- **Requirement**
Put every line of text in the data below into a numbered list, leaving out blank lines and the pictures.

- **Data extract**
———

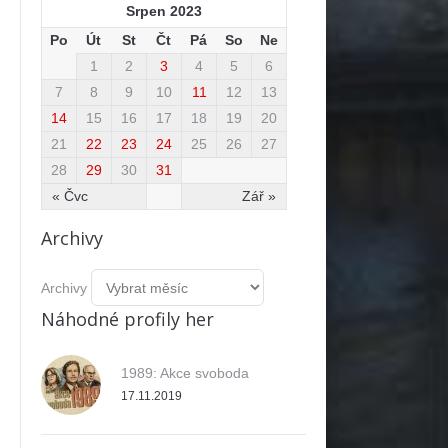
Srpen 2023
Po
Út
St
Čt
Pá
So
Ne
1
2
3
4
5
6
7
8
9
10
11
12
13
14
15
16
17
18
19
20
21
22
23
24
25
26
27
28
29
30
31
« Čvc
Zář »
Archivy
Archivy
Náhodné profily her
1989: Akce svoboda
17.11.2019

———

- **Answer box**
1. Srpen 2023
2. Po
3. Út
4. St
5. Čt
6. Pá
7. So
8. Ne
9. 1
10. 2
11. 3
12. 4
13. 5
14. 6
15. 7
16. 8
17. 9
18. 10
19. 11
20. 12
21. 13
22. 14
23. 15
24. 16
25. 17
26. 18
27. 19
28. 20
29. 21
30. 22
31. 23
32. 24
33. 25
34. 26
35. 27
36. 28
37. 29
38. 30
39. 31
40. « Čvc
41. Zář »
42. Archivy
43. Archivy
44. Náhodné profily her
45. 1989: Akce svoboda
46. 17.11.2019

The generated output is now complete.